Dropbox sets up shop to lure business users

Published on the 16/04/2014 | Written by Newsdesk


Dropbox

Claiming its system is already used by 95 percent of Australia’s top 100 listed companies Dropbox has opened an office in Sydney – but has no plans to offer local data hosting…

Australia may boast one of the world’s highest per capita usage rates of Dropbox according to the company – but local users shouldn’t expect local hosting anytime soon.

Ross Piper, vice president of enterprise strategy at Dropbox, was in Sydney this week to announce the establishment of a local office – Dropbox’s first foray into Asia Pacific. With local high profile users such as Macquarie, Mirvac and Atlassian, Dropbox has been widely accepted by personal and business users alike – but all the important metadata stored in Dropbox will continue to be stored on Dropbox’s own US data centres, while Amazon Web Services will host other data.

And while there’s a local office, Dropbox hasn’t invested much thought in local marketing. Asked this week how much the newly released Dropbox for Business service would cost in Australia, Piper could only quote US pricing of $US125 per user per year.

The company claims 275 million people use the system today. Having started as a shared document storage system, Dropbox’s range has since expanded to allow shared access to email, photo sharing with the new Carousel service, and with the release of a reworked Dropbox for Business tool more enterprise IT tools delivering greater rigour with regard to data governance, control and transparency.

It’s now possible for Dropbox users to have access to both personal and business Dropboxes on the same computer, but with enterprise administrators being able to see or wipe information held in a business Dropbox.

Piper also provided an update on Project Harmony which will, starting with Powerpoint, Word and Excel, deliver collaboration tools (essentially a pop-up chat window) within the Dropbox environment without the need to download any additional software. The company is hoping to release this function this calendar year.

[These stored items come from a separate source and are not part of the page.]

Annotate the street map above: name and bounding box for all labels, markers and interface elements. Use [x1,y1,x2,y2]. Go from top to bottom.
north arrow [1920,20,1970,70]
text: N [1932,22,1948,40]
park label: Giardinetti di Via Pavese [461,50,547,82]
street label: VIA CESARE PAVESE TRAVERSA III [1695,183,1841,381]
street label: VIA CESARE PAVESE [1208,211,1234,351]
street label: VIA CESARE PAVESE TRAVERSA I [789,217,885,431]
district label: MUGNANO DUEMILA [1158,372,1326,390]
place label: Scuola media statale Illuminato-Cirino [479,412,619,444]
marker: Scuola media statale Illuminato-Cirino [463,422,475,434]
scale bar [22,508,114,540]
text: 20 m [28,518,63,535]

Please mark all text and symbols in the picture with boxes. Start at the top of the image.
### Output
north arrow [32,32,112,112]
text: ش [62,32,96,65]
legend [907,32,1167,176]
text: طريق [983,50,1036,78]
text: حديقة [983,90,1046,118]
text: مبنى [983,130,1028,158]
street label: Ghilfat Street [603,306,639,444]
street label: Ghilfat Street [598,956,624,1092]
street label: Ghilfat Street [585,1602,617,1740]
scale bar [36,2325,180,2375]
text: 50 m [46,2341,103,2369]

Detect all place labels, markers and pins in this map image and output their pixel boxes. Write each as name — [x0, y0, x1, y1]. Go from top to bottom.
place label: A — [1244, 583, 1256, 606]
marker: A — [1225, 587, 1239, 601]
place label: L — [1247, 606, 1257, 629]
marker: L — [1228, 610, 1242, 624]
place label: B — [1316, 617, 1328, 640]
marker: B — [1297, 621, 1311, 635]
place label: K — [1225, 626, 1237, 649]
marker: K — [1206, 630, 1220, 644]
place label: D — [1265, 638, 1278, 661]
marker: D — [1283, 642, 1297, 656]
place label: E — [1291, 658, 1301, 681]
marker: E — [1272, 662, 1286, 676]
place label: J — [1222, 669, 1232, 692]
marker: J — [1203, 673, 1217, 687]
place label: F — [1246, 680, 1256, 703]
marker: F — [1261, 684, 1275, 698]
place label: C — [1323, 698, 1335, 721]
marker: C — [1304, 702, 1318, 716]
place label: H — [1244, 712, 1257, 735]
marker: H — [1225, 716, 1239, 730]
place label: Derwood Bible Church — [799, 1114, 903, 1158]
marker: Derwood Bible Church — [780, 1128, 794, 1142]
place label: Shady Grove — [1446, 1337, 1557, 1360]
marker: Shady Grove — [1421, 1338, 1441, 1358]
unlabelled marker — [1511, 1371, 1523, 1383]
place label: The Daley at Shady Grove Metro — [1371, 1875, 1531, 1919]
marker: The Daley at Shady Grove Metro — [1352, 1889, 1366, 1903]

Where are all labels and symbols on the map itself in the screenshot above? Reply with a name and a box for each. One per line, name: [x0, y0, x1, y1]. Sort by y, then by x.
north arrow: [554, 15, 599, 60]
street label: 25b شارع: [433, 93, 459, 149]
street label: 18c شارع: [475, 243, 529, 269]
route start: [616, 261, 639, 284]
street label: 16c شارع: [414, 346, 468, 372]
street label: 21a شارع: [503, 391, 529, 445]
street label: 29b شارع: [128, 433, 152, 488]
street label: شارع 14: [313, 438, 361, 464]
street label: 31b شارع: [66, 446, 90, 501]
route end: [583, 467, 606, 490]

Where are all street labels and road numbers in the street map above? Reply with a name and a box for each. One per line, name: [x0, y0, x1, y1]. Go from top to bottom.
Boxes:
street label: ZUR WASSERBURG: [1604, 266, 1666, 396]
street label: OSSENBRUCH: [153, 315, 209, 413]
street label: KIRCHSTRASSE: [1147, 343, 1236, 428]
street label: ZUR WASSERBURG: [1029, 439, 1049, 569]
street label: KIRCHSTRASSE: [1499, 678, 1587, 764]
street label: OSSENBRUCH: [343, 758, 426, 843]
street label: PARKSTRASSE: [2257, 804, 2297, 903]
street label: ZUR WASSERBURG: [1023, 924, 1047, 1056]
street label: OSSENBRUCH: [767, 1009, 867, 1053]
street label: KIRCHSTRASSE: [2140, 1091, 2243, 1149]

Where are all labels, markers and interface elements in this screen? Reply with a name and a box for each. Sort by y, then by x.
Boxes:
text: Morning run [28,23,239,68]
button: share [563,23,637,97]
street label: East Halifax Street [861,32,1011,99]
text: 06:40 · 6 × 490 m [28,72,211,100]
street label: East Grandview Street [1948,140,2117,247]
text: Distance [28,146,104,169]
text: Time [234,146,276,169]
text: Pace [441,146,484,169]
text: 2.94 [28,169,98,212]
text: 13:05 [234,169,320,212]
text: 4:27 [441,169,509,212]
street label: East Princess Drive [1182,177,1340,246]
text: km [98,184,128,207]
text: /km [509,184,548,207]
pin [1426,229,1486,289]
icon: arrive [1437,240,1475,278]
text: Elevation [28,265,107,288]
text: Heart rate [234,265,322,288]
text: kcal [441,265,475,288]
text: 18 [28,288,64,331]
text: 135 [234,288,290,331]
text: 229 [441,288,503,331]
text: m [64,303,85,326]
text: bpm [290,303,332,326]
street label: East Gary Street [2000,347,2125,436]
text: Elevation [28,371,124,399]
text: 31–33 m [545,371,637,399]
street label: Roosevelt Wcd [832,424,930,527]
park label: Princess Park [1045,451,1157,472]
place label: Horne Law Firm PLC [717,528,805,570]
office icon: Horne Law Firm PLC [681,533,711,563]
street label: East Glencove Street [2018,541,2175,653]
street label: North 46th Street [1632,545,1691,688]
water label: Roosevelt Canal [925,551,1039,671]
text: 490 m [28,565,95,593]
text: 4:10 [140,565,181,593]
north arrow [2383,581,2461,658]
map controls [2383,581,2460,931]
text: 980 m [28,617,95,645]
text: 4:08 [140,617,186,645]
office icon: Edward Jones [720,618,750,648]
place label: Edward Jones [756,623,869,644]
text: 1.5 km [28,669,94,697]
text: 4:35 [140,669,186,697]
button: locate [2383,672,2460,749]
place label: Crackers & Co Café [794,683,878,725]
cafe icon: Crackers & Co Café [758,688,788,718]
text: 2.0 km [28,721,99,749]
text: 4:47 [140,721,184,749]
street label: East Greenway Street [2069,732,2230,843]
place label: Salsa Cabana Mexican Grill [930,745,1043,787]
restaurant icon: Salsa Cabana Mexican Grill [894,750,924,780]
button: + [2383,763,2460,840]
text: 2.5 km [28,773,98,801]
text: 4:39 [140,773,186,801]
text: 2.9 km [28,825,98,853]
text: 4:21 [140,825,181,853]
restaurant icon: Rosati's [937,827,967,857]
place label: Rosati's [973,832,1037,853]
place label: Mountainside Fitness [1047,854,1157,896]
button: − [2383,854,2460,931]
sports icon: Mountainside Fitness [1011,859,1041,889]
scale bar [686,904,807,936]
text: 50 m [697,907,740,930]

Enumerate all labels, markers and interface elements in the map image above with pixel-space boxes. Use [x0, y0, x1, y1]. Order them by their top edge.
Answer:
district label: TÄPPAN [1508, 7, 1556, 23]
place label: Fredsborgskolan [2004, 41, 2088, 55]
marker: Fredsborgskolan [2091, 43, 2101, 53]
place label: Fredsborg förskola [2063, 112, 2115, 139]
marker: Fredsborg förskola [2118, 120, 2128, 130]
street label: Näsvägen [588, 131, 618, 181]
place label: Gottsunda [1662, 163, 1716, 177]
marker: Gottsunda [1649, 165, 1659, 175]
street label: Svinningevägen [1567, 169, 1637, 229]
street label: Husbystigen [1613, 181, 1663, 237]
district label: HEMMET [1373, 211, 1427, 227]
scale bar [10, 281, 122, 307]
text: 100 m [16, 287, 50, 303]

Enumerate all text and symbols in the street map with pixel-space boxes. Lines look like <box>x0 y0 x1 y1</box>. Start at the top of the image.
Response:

While the new software tools seem slick and well thought through Dropbox has received flak this week over its failure to email those 275 million users about the need to reset their passwords because of a Heartbleed vulnerability. The company only made the recommendation in a company blog after it had patched its own systems and rotated its own encryption keys leaving users who don’t read its blogs blissfully unaware.